A Tibicen tibicen (chloromera) singing

Filed under: Annual,Tibicen,Video — Tags: — by @ 7:41 am

The trees near where I work are chocked full of Tibicen tibicen cicadas (formerly known as T. chloromera, also known as Swamp cicadas).

Here is a short video featuring the call of a Tibicen tibicen that I recorded this morning:

Here’s a sound file of the cicada’s song…

August 12, 2012

Tibicen canicularis – Dog Star Rising

Filed under: Annual,Tibicen — Tags: , — by @ 9:34 am

Mid-August is approaching, and the “Dog Days” of summer are almost here. Sirius (the Dog Star) and the constellation Canis Major will soon begin to appear in the early morning sky. Now is also the time that Tibicen canicularis, the Dog Day Day cicada, is also making its presence known in the U.S.A.

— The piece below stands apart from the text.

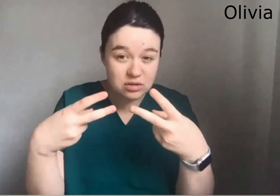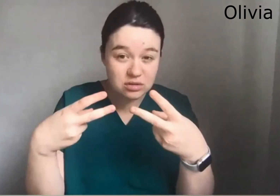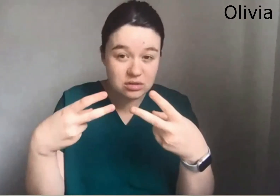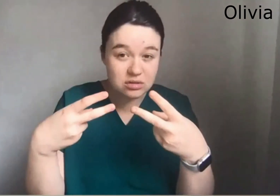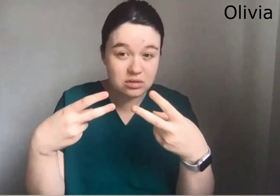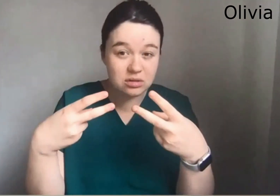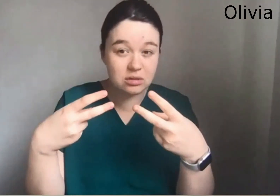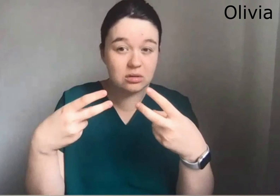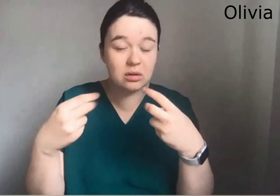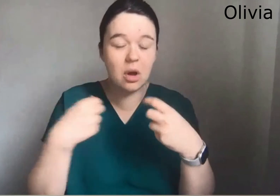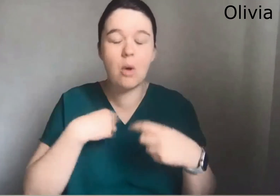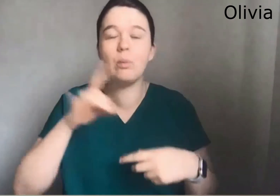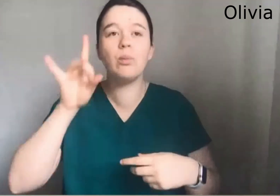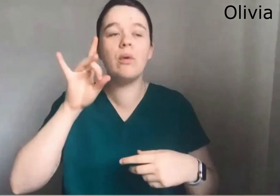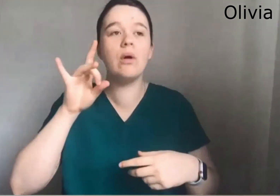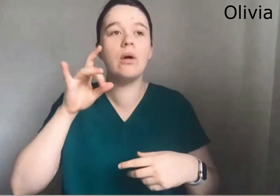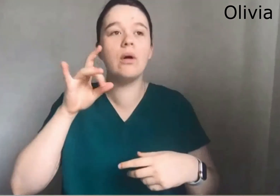A better auto captioning would be the first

This is a photo of a T. canicularis (Dog Day cicada) next to a T. davisi (Southern Dog Day cicada) by by Paul Krombholz:

T. canicularis looks quite different from T. davisi

T. canicularis has a green pronotal collar, green markings on its pronotum, and at least some, if not all, orange colors on its mesonotum (where the M is on the cicada’s back). T. canicularis sounds like (to me at least) a circular saw buzzing through a plank in wood in a neighbor’s garage.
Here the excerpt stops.